START Data provided

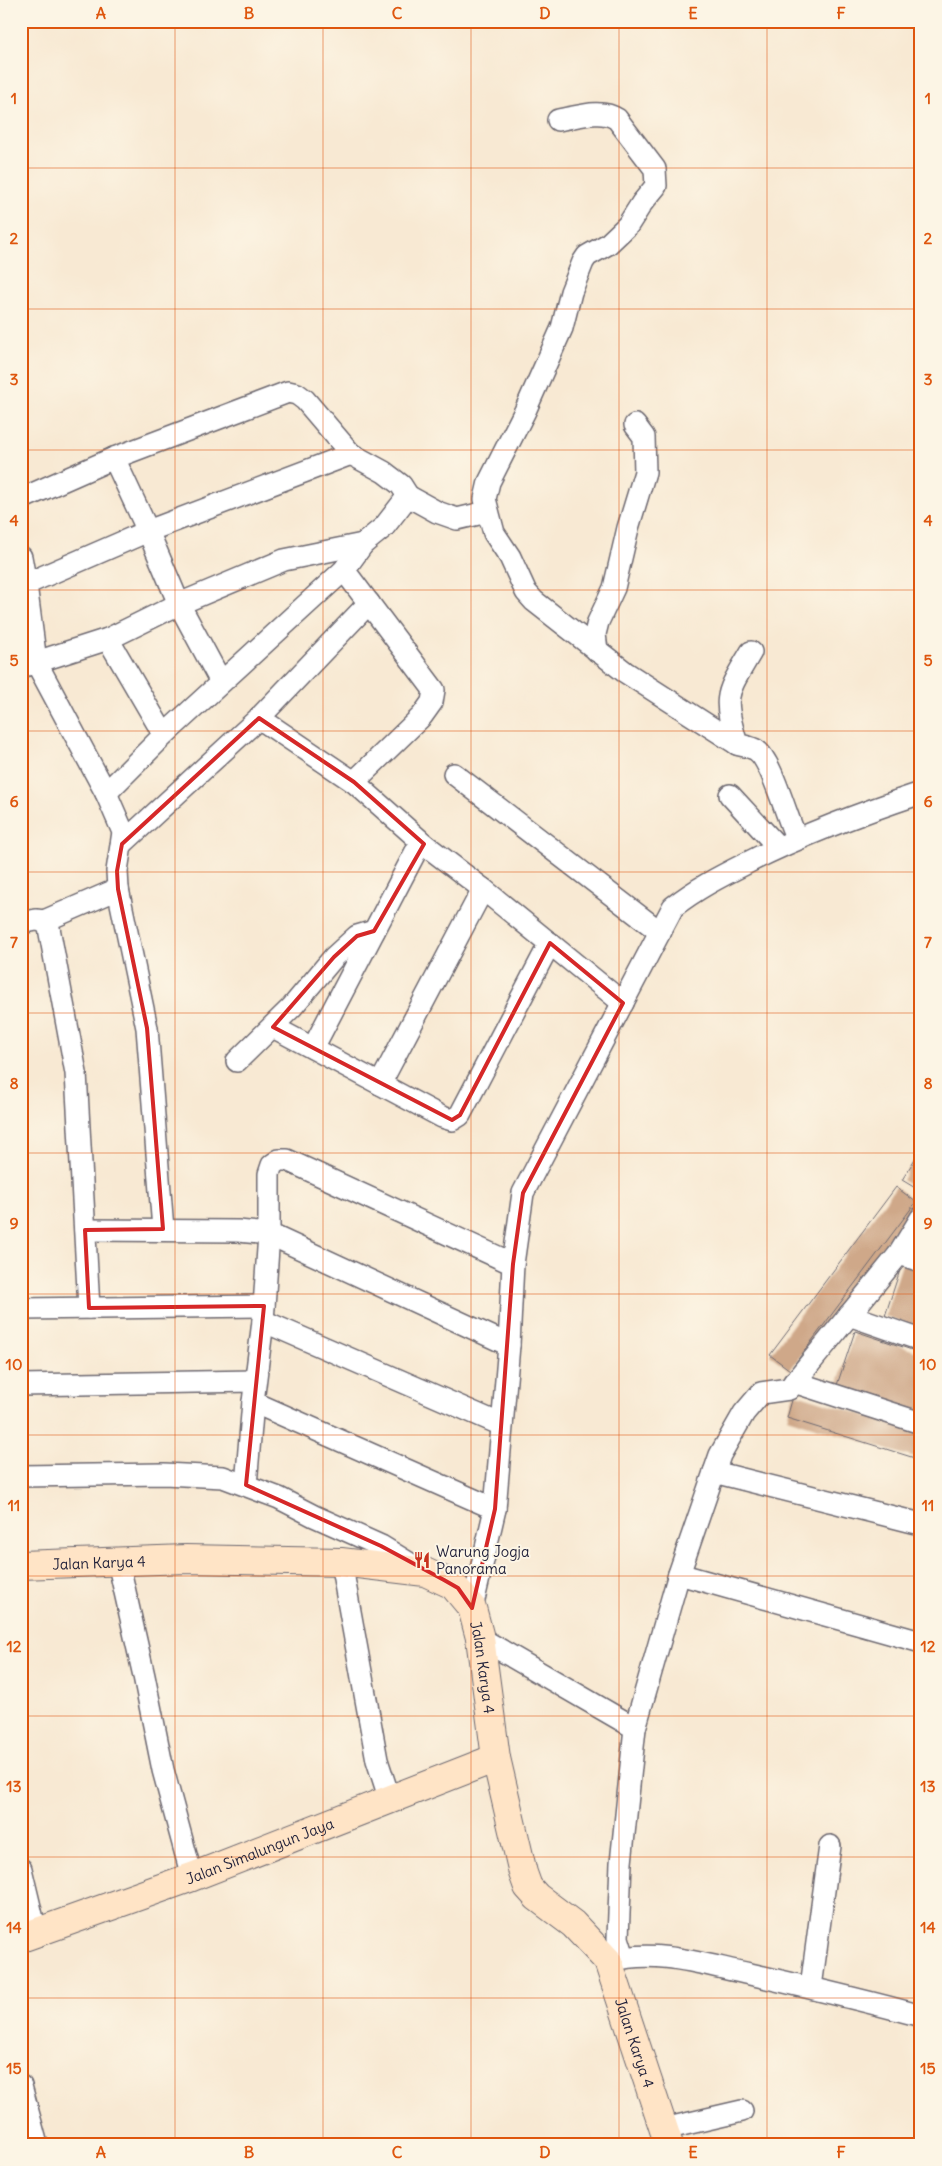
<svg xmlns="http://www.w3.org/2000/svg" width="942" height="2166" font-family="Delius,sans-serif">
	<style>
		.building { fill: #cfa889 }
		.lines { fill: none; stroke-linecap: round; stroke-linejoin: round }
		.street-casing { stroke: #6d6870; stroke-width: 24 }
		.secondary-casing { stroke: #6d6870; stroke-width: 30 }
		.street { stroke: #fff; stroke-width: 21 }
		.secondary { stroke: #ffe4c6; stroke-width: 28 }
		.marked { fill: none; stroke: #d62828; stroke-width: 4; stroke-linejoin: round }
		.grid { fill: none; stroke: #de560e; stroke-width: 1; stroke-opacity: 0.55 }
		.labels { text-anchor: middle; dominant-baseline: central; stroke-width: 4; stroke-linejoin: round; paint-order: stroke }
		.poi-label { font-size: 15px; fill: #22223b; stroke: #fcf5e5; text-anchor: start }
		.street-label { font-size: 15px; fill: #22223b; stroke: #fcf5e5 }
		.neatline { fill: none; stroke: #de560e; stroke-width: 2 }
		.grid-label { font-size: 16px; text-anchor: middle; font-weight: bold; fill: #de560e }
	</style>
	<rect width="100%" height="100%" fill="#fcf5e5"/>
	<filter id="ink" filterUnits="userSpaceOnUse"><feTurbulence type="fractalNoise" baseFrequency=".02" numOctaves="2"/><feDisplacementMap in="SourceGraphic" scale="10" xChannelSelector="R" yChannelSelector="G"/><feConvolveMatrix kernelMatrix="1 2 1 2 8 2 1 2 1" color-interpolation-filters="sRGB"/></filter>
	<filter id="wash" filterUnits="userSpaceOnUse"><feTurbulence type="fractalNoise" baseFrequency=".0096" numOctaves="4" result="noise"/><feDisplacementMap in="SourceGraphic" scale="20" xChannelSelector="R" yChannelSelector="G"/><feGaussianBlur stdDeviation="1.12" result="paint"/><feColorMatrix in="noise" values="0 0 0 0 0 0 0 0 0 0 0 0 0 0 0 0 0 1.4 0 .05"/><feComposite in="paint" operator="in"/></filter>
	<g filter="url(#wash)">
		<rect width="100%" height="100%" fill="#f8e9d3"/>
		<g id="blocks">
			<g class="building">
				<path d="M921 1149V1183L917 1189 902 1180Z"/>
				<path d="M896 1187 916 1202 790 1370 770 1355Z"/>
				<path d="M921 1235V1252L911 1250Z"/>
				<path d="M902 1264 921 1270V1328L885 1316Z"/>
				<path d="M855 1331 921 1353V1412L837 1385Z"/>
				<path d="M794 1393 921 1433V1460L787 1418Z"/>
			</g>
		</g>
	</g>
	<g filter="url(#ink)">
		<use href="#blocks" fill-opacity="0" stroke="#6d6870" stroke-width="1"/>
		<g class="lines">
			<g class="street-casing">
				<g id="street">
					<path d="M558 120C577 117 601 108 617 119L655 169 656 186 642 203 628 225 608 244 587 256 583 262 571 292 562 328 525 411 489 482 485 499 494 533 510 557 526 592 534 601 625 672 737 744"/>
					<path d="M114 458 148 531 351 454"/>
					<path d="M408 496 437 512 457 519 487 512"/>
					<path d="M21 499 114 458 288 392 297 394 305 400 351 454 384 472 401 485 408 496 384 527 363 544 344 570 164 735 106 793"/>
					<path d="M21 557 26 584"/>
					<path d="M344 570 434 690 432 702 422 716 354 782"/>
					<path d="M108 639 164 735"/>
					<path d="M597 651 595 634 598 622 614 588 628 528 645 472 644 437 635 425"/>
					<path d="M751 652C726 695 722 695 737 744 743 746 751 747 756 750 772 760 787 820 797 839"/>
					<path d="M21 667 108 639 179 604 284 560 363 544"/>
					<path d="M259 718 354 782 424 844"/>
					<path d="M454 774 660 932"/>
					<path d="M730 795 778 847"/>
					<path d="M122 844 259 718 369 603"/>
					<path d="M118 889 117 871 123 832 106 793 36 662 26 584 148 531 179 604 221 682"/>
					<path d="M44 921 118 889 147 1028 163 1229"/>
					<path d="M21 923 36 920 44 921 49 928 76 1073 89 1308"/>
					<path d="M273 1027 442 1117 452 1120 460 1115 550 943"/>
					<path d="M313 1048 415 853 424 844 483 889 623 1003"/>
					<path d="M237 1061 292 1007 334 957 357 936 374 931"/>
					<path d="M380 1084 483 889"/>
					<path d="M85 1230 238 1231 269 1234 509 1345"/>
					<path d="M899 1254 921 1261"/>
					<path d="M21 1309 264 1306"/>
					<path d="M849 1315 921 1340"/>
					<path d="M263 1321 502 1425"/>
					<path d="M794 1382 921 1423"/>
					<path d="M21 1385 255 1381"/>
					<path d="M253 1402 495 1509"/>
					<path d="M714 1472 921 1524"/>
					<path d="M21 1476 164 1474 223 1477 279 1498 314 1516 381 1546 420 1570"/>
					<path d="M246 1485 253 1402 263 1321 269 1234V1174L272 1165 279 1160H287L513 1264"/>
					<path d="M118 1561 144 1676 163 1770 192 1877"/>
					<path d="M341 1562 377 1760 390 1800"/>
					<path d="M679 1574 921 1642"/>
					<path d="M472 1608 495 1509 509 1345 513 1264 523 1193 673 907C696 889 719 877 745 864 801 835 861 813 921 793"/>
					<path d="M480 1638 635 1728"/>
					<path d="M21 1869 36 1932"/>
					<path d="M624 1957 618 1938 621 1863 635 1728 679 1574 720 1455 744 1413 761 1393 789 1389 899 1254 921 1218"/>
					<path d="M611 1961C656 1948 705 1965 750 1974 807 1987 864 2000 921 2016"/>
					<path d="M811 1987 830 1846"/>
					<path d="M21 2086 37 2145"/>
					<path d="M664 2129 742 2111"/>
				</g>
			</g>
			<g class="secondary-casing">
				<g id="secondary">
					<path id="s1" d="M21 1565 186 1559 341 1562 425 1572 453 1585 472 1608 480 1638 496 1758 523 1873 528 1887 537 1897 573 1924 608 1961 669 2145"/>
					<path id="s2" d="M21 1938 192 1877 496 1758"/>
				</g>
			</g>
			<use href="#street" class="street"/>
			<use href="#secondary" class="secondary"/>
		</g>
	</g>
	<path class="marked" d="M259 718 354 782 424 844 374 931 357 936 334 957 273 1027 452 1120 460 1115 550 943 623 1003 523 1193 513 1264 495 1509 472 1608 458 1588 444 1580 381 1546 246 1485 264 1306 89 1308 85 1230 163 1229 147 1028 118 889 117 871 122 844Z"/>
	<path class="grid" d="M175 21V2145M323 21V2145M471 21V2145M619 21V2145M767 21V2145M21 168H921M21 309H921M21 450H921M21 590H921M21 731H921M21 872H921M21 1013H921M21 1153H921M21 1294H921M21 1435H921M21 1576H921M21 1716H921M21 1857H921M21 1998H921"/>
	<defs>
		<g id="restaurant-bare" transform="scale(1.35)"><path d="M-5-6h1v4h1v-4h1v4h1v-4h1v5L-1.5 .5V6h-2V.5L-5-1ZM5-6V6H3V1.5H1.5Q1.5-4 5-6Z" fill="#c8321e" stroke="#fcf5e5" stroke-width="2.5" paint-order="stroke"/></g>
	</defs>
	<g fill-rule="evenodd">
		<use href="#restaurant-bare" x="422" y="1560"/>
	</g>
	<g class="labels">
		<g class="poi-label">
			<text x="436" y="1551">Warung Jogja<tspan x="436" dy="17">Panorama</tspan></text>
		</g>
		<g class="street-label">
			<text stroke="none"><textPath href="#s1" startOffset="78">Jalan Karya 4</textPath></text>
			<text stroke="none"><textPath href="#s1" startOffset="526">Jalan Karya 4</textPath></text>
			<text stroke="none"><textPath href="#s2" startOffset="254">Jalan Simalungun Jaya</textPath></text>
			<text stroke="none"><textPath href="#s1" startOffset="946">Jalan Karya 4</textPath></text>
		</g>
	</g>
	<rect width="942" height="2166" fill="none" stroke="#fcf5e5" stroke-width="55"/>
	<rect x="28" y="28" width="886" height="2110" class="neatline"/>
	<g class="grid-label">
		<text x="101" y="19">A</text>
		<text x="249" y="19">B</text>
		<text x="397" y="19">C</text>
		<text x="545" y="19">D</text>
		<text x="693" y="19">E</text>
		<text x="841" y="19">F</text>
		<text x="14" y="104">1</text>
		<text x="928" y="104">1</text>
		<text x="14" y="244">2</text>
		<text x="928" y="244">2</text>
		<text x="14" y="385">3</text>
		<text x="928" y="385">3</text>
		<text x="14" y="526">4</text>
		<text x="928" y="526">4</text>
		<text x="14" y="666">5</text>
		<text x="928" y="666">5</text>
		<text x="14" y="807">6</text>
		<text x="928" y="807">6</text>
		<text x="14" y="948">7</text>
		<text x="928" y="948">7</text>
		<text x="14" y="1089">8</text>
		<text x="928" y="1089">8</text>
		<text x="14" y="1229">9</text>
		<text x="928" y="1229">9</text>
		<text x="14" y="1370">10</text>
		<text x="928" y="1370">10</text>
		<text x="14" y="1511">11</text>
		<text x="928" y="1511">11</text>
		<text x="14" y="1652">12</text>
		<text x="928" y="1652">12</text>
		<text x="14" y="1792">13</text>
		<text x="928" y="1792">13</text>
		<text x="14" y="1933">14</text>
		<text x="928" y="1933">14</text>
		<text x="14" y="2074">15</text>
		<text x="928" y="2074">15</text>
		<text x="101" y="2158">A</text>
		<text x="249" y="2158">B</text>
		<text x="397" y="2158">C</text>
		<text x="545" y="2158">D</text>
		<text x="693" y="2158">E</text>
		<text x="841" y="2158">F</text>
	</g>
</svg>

END Data provided

Problem » Read the entries and select each line where the word "wash" is found.

Answer for the task »
	<filter id="wash" filterUnits="userSpaceOnUse"><feTurbulence type="fractalNoise" baseFrequency=".0096" numOctaves="4" result="noise"/><feDisplacementMap in="SourceGraphic" scale="20" xChannelSelector="R" yChannelSelector="G"/><feGaussianBlur stdDeviation="1.12" result="paint"/><feColorMatrix in="noise" values="0 0 0 0 0 0 0 0 0 0 0 0 0 0 0 0 0 1.4 0 .05"/><feComposite in="paint" operator="in"/></filter>
	<g filter="url(#wash)">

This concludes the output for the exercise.